Helen no se decidía a entrar. Celia salió de la cocina y pasó al salón, haciendo una mueca a su hermana. Preguntó alegremente si alguien quería café, lo cual significaba: «Vale, tíos, cortad el rollo». Bryan y Joel rehusaron.

—Siempre acabamos apoyando a los que no hay que apoyar —dijo Bryan.

Joel asintió con la cabeza, como si estuviera pensando en las palabras de Bryan. No contestó nada, pero Helen nunca le había visto una mirada tan fría. La siguiente noticia explicaba el caso de una pitón de cinco metros hallada bajo la casa de un matrimonio de jubilados de Georgia. Llevaba años viviendo en el mismo lugar, y sólo la habían descubierto después de que a alguien le extrañara la cantidad de perros desaparecidos en el barrio.

—¿Qué, qué piensas? —preguntó Bryan, al parecer desconcertado por el silencio de Joel.

Joel lo miró fijamente y después dijo con serenidad:

—Que eres un capullo.

El ambiente no volvió a ser el mismo en el resto de las vacaciones.

Regresaron a la casa del cabo, y todo pareció volver a la normalidad; sin embargo, a medida que se alejaban las fiestas, Helen advirtió en Joel un nerviosismo cada vez mayor.

Cuando estaba sentada delante del ordenador, se volvía hacia él y lo sorprendía mirando al vacío. También se daba cuenta de que lo irritaba con detalles como su costumbre de tamborilear sobre el teclado cuando estaba absorta en algún punto de la tesis.

No tardó en tener la impresión de que él juzgaba todos sus actos en silencio, y de que el veredicto no era favorable. De repente se levantaba, cogía el abrigo y decía que iba a dar un paseo, dejándola sentada con la sensación de haber hecho algo mal, aunque sin saber qué. Helen miraba por la ventana y lo veía caminar por la playa con la cabeza gacha y el viento de cara, sin mirar siquiera los palos que
Buzz
dejaba a sus pies para que se los tirara, hasta que el perro entendía que los juegos eran agua pasada.

Una noche, después de acostarse, Joel, que se había quedado mirando el techo, dijo que quería hacer algo que valiera la pena.

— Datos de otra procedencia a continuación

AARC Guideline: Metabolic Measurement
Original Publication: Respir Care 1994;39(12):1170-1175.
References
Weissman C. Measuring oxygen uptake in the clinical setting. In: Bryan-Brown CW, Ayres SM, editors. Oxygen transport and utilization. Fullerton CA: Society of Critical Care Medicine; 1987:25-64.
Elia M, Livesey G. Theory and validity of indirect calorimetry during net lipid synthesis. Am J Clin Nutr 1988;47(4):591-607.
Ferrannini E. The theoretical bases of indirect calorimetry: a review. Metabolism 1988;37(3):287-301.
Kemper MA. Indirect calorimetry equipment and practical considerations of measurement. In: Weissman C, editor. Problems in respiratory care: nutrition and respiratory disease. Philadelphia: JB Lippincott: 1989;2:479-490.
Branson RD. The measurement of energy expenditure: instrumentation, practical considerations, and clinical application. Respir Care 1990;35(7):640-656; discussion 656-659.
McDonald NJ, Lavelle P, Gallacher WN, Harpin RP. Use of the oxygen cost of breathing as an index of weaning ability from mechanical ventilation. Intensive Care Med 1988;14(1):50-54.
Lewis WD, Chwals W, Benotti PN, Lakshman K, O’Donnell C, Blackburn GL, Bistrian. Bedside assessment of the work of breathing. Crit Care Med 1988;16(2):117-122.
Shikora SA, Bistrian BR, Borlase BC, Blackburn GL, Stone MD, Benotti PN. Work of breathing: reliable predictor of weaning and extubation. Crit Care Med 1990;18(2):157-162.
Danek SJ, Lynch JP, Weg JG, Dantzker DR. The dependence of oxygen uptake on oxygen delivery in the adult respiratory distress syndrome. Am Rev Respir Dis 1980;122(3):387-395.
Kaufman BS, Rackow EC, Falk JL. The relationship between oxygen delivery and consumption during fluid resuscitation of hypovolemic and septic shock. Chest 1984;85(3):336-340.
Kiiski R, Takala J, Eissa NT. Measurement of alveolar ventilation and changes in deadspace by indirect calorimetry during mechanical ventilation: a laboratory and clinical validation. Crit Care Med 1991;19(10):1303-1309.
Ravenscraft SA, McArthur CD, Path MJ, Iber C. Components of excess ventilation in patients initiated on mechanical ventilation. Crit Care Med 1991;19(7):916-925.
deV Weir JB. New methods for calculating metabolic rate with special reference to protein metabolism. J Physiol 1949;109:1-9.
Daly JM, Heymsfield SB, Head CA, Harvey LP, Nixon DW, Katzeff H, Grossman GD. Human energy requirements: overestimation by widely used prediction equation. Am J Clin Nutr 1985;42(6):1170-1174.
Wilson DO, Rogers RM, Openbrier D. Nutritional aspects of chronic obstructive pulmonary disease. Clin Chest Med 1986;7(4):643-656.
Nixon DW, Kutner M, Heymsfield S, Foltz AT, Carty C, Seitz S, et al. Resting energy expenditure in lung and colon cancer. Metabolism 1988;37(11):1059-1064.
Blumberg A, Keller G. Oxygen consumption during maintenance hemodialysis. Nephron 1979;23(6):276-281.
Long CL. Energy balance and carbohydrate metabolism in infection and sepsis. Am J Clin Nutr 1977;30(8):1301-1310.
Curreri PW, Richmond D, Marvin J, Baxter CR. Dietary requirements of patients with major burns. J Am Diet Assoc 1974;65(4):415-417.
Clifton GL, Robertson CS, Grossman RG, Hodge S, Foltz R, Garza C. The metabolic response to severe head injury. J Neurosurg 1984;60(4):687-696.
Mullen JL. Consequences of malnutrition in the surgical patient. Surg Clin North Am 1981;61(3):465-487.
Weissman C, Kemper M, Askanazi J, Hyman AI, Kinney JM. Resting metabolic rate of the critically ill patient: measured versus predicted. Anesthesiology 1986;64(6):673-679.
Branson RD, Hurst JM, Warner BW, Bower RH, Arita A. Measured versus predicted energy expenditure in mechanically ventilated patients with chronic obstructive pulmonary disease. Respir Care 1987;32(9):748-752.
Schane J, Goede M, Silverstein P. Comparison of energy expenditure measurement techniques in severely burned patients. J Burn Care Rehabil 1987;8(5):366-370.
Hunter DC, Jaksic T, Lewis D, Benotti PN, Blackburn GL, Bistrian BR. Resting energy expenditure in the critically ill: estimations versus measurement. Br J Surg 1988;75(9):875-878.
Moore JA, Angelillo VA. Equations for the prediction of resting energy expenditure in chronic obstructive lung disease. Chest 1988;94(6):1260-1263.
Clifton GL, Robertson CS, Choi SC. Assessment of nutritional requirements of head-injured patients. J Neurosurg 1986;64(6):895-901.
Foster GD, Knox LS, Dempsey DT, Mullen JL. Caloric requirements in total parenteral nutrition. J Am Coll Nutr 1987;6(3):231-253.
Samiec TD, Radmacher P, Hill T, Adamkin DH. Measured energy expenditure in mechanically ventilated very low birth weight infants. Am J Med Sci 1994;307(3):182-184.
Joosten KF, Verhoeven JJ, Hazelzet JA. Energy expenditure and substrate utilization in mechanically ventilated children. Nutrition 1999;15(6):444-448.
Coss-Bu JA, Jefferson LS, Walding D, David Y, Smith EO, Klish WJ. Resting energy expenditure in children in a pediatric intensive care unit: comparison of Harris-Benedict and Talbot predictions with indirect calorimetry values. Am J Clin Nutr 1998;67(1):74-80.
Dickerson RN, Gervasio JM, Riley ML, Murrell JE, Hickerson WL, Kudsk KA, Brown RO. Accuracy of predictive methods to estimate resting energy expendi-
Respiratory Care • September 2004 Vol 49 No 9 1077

—¿Y te parece que lo que haces ahora no lo vale? —preguntó Helen. Reparando en cómo la miraba, se apresuró a añadir—: No me refiero a lo nuestro, sino a tu trabajo.

En realidad se refería a ambas cosas, pero Joel le tomó la palabra y dijo que sí, que en cierto modo valía la pena.

—Pero dudo que vaya cambiar el mundo salvando a un par de cangrejos. Los mares se están echando a perder, y todo el planeta está siendo destruido. Mira, Helen, el mundo está lleno de gente muriéndose de hambre o matándose como animales. ¿Y yo qué coño hago? ¿Qué son unos cangrejos comparado con eso? Es como tocar la cítara mientras se quema Roma.

De repente ella sintió un escalofrío. Joel le hizo el amor, pero fue diferente, como si ya se hubiera marchado.

Una noche de finales de abril, durante la cena, Joel le dijo que había escrito a una ONG solicitando colaborar en su programa de ayuda a África. Querían entrevistarlo. Ella intentó no mostrarse ofendida.

—¡Vaya! —dijo—. Qué bien, ¿no?

—Bueno, sólo es una entrevista...

Él siguió comiendo sin mirarla a los ojos. Un grito mudo de acusación resonó en la cabeza de Helen, que procuró adoptar un tono que no la delatara.

—¿En África hay cangrejos que pasan hambre? —se le escapó. Joel la miró. Era la primera vez que oía de su boca un comentario hiriente. Helen siguió adelante, resuelta a que sus palabras pasaran por una pregunta de verdad—. Me refiero a si necesitan licenciados en biología.